Items from a data source
- - - - -

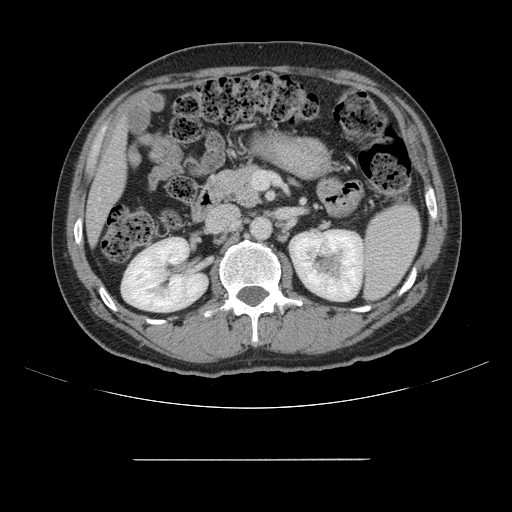
Contrast-enhanced abdominal CT, one axial slice; slice 64 of 164 in the series (ordered by position); intravenous contrast given; soft-tissue window (W 400 / L 40 HU); 2.5 mm slice thickness; 512 × 512 image matrix, field of view 404 × 404 mm. From the clinical record (not read from this slice): patient: male, age 58 years at operation; diagnosis: colorectal cancer liver metastases, imaged before liver resection; multiple liver metastases: yes; largest metastasis: 1 cm; chemotherapy before resection: yes.
Outlined on this slice (manually delineated by an expert):
- hepatic veins: bounding box (x1, y1, x2, y2) in pixels: (99, 198, 101, 200)
- liver: (87, 127, 125, 239)
- planned liver remnant (the part of the liver to remain after resection): (87, 126, 125, 239)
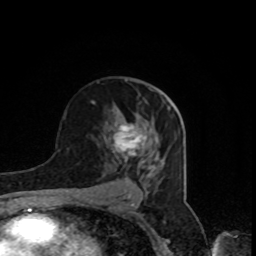
Breast MRI, one axial slice. Slice 48 of 80 in the series (ordered by position). Cropped to one breast. Dynamic contrast-enhanced series, time point 2 of 8 at this slice position (early post-contrast). 1.5 T. TE 4.2 ms, TR 7 ms. 2 mm slice thickness. 256 × 256 image matrix. Female patient.
Structures marked on this image (semi-automatic segmentation, software-assisted and operator-edited):
- enhancing-tissue mask used for the functional tumour volume (all voxels passing the contrast-enhancement thresholds inside the analysis volume; usually the tumour): box from (x=111, y=113) to (x=147, y=166) px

- - - - -

Required action
What you return should be exactly the lines above, starting at the one with "- liver: (87, 127, 125, 239)" and ending at the one with "- planned liver", and nothing else.

Answer space
- liver: (87, 127, 125, 239)
- planned liver remnant (the part of the liver to remain after resection): (87, 126, 125, 239)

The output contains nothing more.